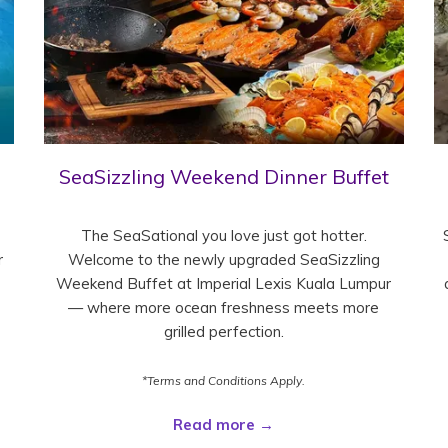
SeaSizzling Weekend Dinner Buffet
The SeaSational you love just got hotter.
r
Welcome to the newly upgraded SeaSizzling
Weekend Buffet at Imperial Lexis Kuala Lumpur
— where more ocean freshness meets more
grilled perfection.
*Terms and Conditions Apply.
Read more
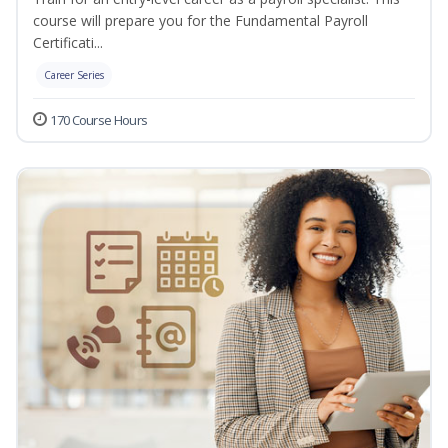
course will prepare you for the Fundamental Payroll
Certificati...
Career Series
170 Course Hours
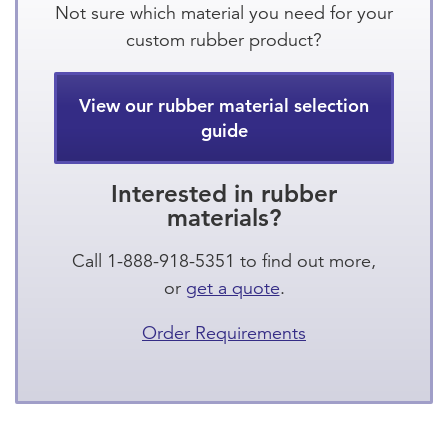
Not sure which material you need for your
custom rubber product?
View our rubber material selection
guide
Interested in rubber
materials?
Call 1-888-918-5351 to find out more,
or
get a quote
.
Order Requirements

● TASK REQUIREMENTS
Only the lines from the one containing "View our rubber material selection" through the end of the data above are wanted, both ends included; restate them word for word.

● RESULT OF THE EXERCISE
View our rubber material selection
guide
Interested in rubber
materials?
Call 1-888-918-5351 to find out more,
or
get a quote
.
Order Requirements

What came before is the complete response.